SANDERS: Again, I don't want to speculate into the future. All I can tell you is, you have a very radical right wing running the Republican Party. They want to take us back into the 1920s. They want to dismember all of the programs that we have passed for 70 years to benefit working families.


BLITZER: All right, the bottom line, though, Senator, does the president have the votes in the United States Senate during this lame- duck session to get this compromise passed?

SANDERS: If we do what we have to do and rally the American people, who are against this agreement, yes, we can get the votes.

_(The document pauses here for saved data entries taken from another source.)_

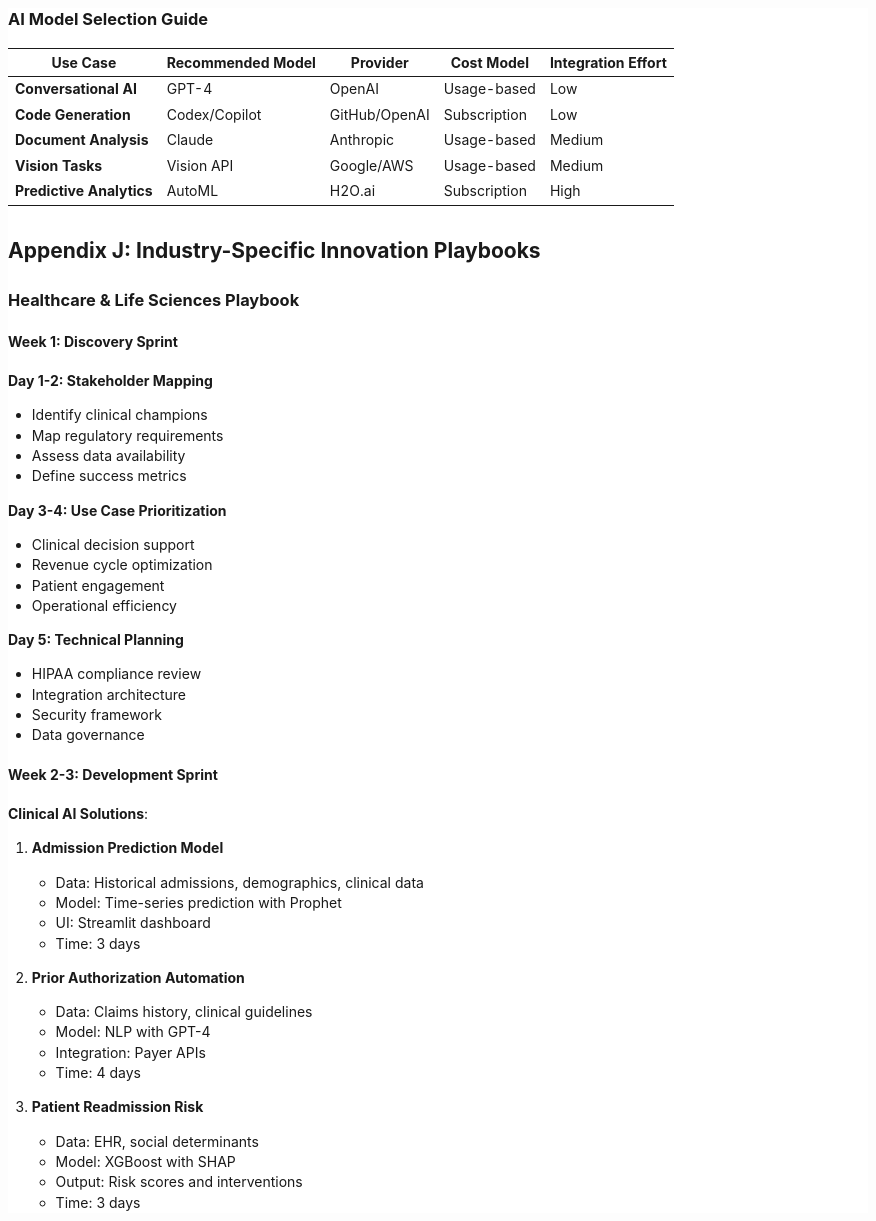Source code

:### AI Model Selection Guide

| Use Case | Recommended Model | Provider | Cost Model | Integration Effort |
|----------|------------------|----------|------------|-------------------|
| **Conversational AI** | GPT-4 | OpenAI | Usage-based | Low |
| **Code Generation** | Codex/Copilot | GitHub/OpenAI | Subscription | Low |
| **Document Analysis** | Claude | Anthropic | Usage-based | Medium |
| **Vision Tasks** | Vision API | Google/AWS | Usage-based | Medium |
| **Predictive Analytics** | AutoML | H2O.ai | Subscription | High |

## Appendix J: Industry-Specific Innovation Playbooks

### Healthcare & Life Sciences Playbook

#### Week 1: Discovery Sprint
**Day 1-2: Stakeholder Mapping**
- Identify clinical champions
- Map regulatory requirements
- Assess data availability
- Define success metrics

**Day 3-4: Use Case Prioritization**
- Clinical decision support
- Revenue cycle optimization
- Patient engagement
- Operational efficiency

**Day 5: Technical Planning**
- HIPAA compliance review
- Integration architecture
- Security framework
- Data governance

#### Week 2-3: Development Sprint
**Clinical AI Solutions**:
1. **Admission Prediction Model**
   - Data: Historical admissions, demographics, clinical data
   - Model: Time-series prediction with Prophet
   - UI: Streamlit dashboard
   - Time: 3 days

2. **Prior Authorization Automation**
   - Data: Claims history, clinical guidelines
   - Model: NLP with GPT-4
   - Integration: Payer APIs
   - Time: 4 days

3. **Patient Readmission Risk**
   - Data: EHR, social determinants
   - Model: XGBoost with SHAP
   - Output: Risk scores and interventions
   - Time: 3 days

BLITZER: You can get the votes?

SANDERS: I am tired of being on the defensive. It is time to put the Republicans on the defensive. They are dead wrong on this issue. The American people don't support them. Let them start conceding for a change.

GERGEN: Senator, as a practical matter, where do you go from here to get this stopped?

SANDERS: Well, we're going to all do everything that we can with grassroots organizations all over this country. We're going to put pressure on the Republicans, who tell us how concerned they are about the deficit, when they are signing on to an agreement will substantially increase the national debt.

BLITZER: Senator Sanders, thanks very much for coming in.